Answer these questions from the passage on Highland cattle raiding and oral tradition below:
(a) What was the reward for discovering a cattle thief called?
(b) According to the passage, whom were Finn MacCoul's warriors, the Fianna, very like?
(c) What does the passage say the storytelling tradition in Scotland is currently undergoing?

Start of Source passage

In his Northern Rural Life (1887) William Alexander has this to say of the practice of cattle ‘lifting’, p. 65:

The practice of cattle lifting came to be a well systematised business and the freebooting highlanders had their own code of honour in conducting it. When cattle were stolen, one means of recovery used was to send an emissary into the region where the thief was supposed to be, and offer a reward for his discovery. This reward was looked on with great abhorrence. With the high-minded Highlander, who scrupled not to rob his Lowland neighbours’ byres and girnals, tascal money as it was called was the ‘unclean thing’ and he and his fellows would solemnly swear over their drawn dirks that they would never defile their consciences by taking any such reward . . .

Oral transmission

Much of the education and entertainment of the clansfolk came through the tradition of the great epic poems concerning Finn MacCoul and other heroes who had lived long, long ago, but whose lives were echoed in many ways by the lives of the Highlanders. Finn MacCoul’s legendary warriors the Fianna, or Fenians, were very like the cateran bands who went raiding for cattle and, like the illustrious warriors of ancient times, the Highland warriors were fond of the hunt and ever ready for battle. Much of the material in this book arises from that same oral tradition, the handing down of traditional tales by word of mouth. Many commentators on the ancient story traditions of the Celtic-speaking peoples of Britain have considered that the material, believed to have come from the eighth century CE and before, in some way represented only a faded reflection of a way of life that had long died out. What we know of Highland society suggests that such ancient warrior society adapted and lived on. Just because the written word, originally the Bible, arrived, did not mean that the oral tradition had died out. Even today in Scotland, we cannot boast 100 per cent literacy. With us, the storytelling tradition itself has never disappeared, and is in fact currently undergoing a revival.

End of Source passage
Start of Data for analysis

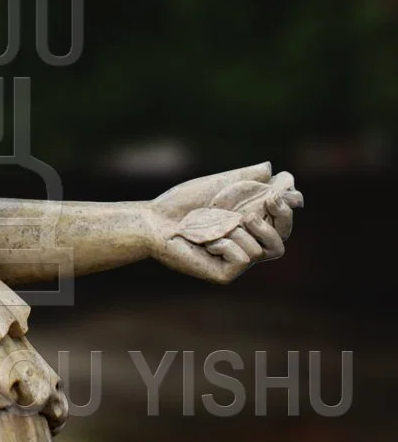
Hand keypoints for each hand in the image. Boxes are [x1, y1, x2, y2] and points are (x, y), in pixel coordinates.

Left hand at [147, 162, 301, 283]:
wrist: (154, 220)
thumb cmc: (183, 203)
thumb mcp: (218, 185)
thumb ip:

End of Data for analysis

Response area:
(a) Tascal money.
(b) The cateran bands who went raiding for cattle.
(c) A revival.